If you’re concerned about your loved one being victimized in this way, you can take certain steps to prevent it from happening. A good start is to explain the scam to your loved one and then to be on notice for suspicious calls along the lines described above. You may want to show your loved one news stories about actual grandparent scams to show how they’ve played out.

You may also consider taking the following steps:

  • Pick a family password and give it to your loved one’s grandkids. In the event of an actual emergency, they can use the password to let your loved one know the crisis is real. Often, fraudsters will immediately end the call when they’re asked for a family password.
  • Make a list of questions your loved one could ask a caller that only the particular grandchild would have a correct response to. Take care to pick questions that wouldn’t be easily answerable from social media or other internet information.
  • If your loved one and other family members use social media, urge them to set their pages and profiles to private. Doing so makes it difficult for fraudsters to gather the information necessary to make the fraud seem real.
  • Tell your loved one to contact you or another trusted person if a call like this comes in. You may be able to help verify or contradict the caller’s claims.
  • Tell your loved one to hang up and call back using the grandchild’s saved contact information instead of the number that was used to make the call.
  • Encourage your loved one to remain calm. Panicking makes it easier to miss tip-offs such as a caller who has an unfamiliar voice or accent, or who refers to your loved one as “grandma” or “grandpa” rather than names you actually use like “nana” or “papa.”

Where can I turn if my loved one has been victimized in this way?

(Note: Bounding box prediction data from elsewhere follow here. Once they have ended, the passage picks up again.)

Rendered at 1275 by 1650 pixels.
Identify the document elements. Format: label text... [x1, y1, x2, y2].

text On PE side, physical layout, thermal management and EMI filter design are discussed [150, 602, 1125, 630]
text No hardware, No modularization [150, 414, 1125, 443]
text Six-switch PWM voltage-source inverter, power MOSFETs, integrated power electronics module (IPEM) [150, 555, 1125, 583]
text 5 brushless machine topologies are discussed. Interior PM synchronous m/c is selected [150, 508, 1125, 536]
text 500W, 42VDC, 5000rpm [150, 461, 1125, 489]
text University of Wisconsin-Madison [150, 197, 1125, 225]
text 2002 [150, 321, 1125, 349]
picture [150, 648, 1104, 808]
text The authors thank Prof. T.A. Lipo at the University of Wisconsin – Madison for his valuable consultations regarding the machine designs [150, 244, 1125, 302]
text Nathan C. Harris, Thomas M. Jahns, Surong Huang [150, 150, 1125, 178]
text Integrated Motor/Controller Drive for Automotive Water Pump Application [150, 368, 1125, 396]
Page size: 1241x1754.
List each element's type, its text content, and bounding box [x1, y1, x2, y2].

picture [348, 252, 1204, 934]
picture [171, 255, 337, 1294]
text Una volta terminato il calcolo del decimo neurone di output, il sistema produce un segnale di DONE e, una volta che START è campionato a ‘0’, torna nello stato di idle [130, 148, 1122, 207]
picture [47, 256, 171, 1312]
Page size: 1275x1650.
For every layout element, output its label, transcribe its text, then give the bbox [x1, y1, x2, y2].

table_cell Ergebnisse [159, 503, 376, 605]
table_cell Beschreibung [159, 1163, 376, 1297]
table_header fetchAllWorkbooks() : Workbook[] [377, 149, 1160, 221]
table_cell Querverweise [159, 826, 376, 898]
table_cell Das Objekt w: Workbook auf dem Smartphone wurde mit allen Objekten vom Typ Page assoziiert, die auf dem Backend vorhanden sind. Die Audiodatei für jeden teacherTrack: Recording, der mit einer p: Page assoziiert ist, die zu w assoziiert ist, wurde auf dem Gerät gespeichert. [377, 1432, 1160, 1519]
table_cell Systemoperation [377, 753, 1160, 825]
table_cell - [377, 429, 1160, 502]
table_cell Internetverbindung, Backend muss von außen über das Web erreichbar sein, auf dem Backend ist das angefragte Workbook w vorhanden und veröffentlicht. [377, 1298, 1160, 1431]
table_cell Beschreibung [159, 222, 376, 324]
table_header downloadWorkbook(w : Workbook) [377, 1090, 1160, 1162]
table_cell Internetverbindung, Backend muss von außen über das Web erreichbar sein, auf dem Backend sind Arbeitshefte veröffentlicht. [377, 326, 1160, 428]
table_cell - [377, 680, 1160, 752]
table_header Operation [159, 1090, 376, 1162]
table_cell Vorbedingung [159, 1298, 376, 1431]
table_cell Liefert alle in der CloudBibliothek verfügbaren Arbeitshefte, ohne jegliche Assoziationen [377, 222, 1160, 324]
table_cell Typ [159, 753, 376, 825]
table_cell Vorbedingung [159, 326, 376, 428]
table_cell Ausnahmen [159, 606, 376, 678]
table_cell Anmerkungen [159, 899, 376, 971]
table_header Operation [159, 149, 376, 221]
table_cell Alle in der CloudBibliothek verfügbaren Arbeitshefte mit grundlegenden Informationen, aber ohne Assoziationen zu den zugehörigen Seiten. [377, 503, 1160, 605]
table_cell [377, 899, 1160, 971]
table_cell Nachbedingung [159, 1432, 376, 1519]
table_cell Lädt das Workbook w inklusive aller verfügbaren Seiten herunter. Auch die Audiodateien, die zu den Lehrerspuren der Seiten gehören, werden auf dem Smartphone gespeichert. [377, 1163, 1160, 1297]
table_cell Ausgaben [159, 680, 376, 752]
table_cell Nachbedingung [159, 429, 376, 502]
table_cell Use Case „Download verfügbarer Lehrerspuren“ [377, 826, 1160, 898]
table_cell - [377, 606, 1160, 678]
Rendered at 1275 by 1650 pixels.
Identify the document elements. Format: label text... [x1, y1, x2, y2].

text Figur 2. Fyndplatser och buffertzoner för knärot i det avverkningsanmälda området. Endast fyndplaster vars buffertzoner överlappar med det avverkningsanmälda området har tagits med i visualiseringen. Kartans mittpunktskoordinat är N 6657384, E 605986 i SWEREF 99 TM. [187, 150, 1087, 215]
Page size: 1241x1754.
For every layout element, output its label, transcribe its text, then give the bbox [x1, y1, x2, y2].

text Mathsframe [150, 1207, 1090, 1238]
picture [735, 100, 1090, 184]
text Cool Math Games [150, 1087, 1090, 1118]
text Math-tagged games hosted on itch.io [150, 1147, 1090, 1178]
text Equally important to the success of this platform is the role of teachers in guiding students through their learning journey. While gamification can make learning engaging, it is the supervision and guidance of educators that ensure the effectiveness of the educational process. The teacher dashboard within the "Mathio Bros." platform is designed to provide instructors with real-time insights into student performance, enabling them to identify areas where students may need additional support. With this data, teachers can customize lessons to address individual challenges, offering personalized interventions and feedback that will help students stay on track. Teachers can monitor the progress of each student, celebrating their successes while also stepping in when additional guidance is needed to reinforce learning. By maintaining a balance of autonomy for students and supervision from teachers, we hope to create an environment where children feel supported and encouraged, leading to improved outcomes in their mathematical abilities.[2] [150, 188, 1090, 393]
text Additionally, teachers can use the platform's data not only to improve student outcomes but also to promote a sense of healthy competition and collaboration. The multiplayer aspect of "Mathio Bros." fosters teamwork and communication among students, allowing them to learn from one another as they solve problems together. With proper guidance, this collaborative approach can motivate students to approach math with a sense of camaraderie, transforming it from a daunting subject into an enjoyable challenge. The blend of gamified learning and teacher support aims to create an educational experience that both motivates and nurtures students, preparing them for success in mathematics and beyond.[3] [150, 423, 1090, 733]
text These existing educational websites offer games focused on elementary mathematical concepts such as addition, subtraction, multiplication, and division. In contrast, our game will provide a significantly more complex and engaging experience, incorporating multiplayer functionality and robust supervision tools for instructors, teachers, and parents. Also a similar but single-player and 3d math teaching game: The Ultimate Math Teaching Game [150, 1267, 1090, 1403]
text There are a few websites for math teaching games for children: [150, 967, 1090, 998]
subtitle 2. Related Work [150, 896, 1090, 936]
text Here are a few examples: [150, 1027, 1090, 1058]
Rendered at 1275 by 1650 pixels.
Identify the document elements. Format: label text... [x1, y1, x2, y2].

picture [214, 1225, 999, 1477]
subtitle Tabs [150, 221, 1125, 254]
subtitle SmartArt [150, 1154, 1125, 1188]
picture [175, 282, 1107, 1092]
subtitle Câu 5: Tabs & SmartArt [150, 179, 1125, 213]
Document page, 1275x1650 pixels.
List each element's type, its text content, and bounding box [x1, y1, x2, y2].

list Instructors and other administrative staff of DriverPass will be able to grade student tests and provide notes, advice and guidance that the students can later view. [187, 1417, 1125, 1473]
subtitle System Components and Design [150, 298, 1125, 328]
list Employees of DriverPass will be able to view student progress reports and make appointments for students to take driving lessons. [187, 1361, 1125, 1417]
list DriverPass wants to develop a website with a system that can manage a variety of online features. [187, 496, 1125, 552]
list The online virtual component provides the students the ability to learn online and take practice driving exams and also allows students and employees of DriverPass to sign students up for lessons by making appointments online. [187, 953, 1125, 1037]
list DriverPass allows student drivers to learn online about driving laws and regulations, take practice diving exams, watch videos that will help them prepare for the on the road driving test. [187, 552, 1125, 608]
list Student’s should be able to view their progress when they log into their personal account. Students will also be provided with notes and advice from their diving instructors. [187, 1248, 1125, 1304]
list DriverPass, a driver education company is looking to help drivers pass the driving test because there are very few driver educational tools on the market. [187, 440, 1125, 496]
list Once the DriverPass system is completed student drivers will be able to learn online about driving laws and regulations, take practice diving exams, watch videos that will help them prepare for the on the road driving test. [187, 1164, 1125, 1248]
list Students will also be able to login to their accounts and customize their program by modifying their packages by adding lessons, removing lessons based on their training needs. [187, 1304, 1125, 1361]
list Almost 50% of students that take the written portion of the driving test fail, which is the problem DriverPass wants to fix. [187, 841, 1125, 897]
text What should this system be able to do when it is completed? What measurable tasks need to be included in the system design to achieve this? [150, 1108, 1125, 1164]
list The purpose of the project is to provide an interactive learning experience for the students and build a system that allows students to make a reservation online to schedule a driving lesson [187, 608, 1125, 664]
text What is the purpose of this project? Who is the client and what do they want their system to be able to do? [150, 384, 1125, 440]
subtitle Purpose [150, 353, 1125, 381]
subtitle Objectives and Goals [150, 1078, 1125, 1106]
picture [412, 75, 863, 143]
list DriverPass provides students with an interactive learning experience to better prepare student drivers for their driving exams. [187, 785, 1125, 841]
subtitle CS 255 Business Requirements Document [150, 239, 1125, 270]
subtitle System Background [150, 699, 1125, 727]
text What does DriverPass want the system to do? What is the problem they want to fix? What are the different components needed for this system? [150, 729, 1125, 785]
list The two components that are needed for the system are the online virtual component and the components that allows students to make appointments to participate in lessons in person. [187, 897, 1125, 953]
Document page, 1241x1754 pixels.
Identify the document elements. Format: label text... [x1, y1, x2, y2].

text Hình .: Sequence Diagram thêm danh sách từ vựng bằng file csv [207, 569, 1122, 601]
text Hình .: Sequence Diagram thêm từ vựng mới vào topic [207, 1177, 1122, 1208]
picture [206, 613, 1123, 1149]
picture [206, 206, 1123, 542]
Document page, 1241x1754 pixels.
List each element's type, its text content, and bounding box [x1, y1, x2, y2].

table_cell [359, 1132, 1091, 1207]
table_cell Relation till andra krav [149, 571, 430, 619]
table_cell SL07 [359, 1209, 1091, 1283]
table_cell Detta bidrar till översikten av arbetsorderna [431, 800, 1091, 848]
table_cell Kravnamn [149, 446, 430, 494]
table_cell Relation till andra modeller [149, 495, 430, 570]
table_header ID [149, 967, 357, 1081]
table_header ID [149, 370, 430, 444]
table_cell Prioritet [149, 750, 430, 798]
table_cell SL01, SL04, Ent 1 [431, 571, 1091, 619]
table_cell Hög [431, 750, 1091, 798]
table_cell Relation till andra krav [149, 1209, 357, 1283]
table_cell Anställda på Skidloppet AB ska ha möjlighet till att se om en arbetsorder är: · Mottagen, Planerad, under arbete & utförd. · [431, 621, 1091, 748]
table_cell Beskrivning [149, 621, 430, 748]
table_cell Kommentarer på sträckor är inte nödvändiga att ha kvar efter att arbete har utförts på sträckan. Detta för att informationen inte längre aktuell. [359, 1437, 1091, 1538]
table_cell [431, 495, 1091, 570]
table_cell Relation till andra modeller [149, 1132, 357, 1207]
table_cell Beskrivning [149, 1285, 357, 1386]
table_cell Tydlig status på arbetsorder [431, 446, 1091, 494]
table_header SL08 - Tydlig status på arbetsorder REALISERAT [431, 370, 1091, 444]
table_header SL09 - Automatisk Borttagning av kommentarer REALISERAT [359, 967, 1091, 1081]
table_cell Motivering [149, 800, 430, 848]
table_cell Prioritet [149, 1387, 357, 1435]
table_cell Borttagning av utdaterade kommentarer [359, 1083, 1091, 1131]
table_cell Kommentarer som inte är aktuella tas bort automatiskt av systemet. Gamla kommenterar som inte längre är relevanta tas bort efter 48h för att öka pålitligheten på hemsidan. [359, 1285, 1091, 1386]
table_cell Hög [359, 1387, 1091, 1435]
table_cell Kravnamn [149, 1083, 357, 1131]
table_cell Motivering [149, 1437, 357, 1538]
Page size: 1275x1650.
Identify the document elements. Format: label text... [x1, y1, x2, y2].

If your loved one has fallen prey to a grandparent scam, he or she might feel ashamed and be hesitant to discuss or report it. Gently point out that a report can assist authorities in catching the perpetrators. To report this sort of scam, you can:

  • Contact your loved one’s local police precinct or your state’s attorney general.
  • File a complaint with the Federal Communications Commission (FCC) or FTC.
  • Get in touch with a company your loved one may have used to transfer funds, like Western Union. You may be able to cancel a transaction before it’s completed.